Selected excerpt -
────────────────

In this article, we will be discussing the AdaBoost algorithm, which is one of the earliest boosting algorithms which came into real-life adaption for solving problems and is based on the idea of boosting (combining multiple “weak classifiers” into a single “strong classifier.” ). Using the following table of contents, we will get to know the fundamentals of the AdaBoost algorithm.

Table of Contents

  • What is the AdaBoost Algorithm?
  • How Does The AdaBoost Work?
  • Code Implementation
  • Advantages and Disadvantages of AdaBoost

What is the AdaBoost Algorithm?

In the space of machine learning models, there are multiple options we can choose from, and AdaBoost is one of them. It is a part of the advanced ensemble learning models family and follows the way that boosting learning algorithm follows that we have discussed in our articles.

Talking about the main idea behind the AdaBoost algorithm, we find that it iteratively trains a sequence of weak classifiers on different subsets of the training data. During each iteration, the algorithm assigns higher weights to the misclassified samples from the previous iteration, thereby focusing on the more challenging examples. This process allows the subsequent weak classifiers to pay more attention to the previously misclassified samples and improve their performance.

In a nutshell, we can say that adaptive boosting is a way to reduce the error of any machine-learning algorithm, which work by aligning many weak machine-learning models into one strong machine-learning model.

How Does The AdaBoost Work?

We can understand the working of the AdaBoost algorithm in step by step manner as going deep into the work, we can see there are multiple basic steps which this algorithm follows. Let’s take a look at these steps.

Step 1: When the algorithm is given data, it starts by Assigning equal weights to all training examples in the dataset. These weights represent the importance of each sample during the training process.

Step 2: Here, this algorithm iterates with a few algorithms for a specified number of iterations (or until a stopping criterion is met). The algorithm trains a weak classifier on the training data. Here the weak classifier can be considered a model that performs slightly better than random guessing, such as a decision stump (a one-level decision tree).

Step 3: During each iteration, the algorithm trains the weak classifier on given training data with the current sample weights. The weak classifier aims to minimize the classification error, weighted by the sample weights.

Step 4: After training the weak classifier, the algorithm calculates classifier weight based on the errors of the weak classifier. A weak classifier with a lower error receives a higher weight.

Step 4: Once the calculation of weight completes, the algorithm updates sample weights, and the algorithm gives assigns higher weights to misclassified examples so that more importance in subsequent iterations can be given.

Step 5: After updating the sample weights, they are normalized so that they sum up to 1 and Combine the predictions of all weak classifiers using a weighted majority vote. The weights of the weak classifiers are considered when making the final prediction.

────────────────

Recorded information -
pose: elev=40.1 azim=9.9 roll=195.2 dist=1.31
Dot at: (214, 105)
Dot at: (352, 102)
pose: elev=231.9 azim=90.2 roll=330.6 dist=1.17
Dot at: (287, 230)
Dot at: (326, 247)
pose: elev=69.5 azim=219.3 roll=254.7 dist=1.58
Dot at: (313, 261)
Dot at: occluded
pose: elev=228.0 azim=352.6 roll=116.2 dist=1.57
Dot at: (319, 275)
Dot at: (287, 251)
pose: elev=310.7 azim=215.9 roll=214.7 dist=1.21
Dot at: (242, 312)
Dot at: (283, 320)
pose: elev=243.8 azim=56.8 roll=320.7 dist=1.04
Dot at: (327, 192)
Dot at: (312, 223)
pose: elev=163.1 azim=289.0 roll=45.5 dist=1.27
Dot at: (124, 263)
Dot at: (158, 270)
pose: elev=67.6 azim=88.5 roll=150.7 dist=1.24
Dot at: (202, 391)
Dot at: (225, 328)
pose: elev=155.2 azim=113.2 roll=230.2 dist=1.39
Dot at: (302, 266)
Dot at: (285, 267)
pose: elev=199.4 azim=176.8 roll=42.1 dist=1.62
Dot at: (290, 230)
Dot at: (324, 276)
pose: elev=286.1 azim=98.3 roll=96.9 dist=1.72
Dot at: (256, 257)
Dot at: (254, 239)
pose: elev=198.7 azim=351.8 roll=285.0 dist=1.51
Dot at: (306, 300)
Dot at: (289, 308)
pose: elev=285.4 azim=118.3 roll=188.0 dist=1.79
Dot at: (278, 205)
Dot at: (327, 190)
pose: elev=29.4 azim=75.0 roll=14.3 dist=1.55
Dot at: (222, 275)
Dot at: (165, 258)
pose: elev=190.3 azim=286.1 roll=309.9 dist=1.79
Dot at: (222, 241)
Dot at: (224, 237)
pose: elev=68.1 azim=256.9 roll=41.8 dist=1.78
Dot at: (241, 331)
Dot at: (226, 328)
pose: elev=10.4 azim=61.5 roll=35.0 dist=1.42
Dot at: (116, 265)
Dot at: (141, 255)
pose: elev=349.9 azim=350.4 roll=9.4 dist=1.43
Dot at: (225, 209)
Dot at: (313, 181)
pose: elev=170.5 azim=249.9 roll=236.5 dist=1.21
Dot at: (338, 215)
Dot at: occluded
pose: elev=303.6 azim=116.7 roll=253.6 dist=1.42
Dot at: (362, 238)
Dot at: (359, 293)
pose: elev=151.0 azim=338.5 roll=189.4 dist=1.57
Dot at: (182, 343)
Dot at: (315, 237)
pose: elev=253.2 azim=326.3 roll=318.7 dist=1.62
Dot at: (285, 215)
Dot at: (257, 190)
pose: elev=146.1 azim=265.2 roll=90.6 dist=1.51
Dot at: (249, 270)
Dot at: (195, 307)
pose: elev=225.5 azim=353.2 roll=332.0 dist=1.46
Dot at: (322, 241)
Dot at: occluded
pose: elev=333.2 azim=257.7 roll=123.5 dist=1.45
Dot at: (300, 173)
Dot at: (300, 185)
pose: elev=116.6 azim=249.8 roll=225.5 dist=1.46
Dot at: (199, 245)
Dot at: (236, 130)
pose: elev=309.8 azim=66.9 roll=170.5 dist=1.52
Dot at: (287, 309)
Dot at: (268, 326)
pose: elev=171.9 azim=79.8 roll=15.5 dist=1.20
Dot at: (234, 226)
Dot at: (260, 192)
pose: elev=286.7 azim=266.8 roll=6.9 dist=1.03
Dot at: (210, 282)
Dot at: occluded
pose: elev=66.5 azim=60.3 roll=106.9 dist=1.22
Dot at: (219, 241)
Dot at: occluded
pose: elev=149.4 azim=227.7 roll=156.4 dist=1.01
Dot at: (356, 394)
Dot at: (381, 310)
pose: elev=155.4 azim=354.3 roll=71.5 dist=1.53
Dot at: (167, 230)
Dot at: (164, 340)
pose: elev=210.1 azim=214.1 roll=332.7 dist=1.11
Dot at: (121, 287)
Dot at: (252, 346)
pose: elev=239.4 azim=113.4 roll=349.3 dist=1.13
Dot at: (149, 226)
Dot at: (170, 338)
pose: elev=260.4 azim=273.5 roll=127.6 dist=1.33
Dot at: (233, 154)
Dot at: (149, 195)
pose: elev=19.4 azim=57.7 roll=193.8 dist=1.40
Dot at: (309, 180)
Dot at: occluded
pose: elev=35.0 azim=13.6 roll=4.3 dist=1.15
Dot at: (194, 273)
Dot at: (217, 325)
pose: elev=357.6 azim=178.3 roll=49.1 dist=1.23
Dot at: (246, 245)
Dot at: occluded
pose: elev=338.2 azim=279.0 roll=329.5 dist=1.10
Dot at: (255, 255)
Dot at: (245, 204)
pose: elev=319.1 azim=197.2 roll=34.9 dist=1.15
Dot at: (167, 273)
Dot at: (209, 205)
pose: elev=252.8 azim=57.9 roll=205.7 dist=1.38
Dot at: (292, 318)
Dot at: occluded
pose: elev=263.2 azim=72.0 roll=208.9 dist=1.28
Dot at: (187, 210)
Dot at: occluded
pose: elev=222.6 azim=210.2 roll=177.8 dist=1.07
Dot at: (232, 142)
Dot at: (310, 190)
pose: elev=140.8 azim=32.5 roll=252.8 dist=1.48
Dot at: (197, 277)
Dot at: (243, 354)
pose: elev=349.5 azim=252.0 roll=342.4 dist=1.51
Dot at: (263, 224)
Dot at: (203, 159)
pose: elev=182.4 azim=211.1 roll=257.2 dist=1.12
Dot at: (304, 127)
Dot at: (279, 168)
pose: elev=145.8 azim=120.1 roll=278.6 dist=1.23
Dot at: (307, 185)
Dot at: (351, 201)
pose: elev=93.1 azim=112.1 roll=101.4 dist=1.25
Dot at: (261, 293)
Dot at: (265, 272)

────────────────

Directions -
a) Using the AdaBoost excerpt, say whether each statement agrees with it: (i) the algorithm begins by giving all training examples equal weights; (ii) a weak classifier with a higher error receives a higher weight; (iii) the sample weights are normalized to sum to 1. Answer each with yes or no and quote the deciding words.
b) Please reproduce the part of the AdaBoost excerpt that opens with the words containing "Talking about the" and closes with "strong machine-learning model.".

Exercise results -
a)
(i) Yes: "it starts by Assigning equal weights to all training examples in the dataset"
(ii) No: "A weak classifier with a lower error receives a higher weight."
(iii) Yes: "they are normalized so that they sum up to 1"

b)
Talking about the main idea behind the AdaBoost algorithm, we find that it iteratively trains a sequence of weak classifiers on different subsets of the training data. During each iteration, the algorithm assigns higher weights to the misclassified samples from the previous iteration, thereby focusing on the more challenging examples. This process allows the subsequent weak classifiers to pay more attention to the previously misclassified samples and improve their performance.

In a nutshell, we can say that adaptive boosting is a way to reduce the error of any machine-learning algorithm, which work by aligning many weak machine-learning models into one strong machine-learning model.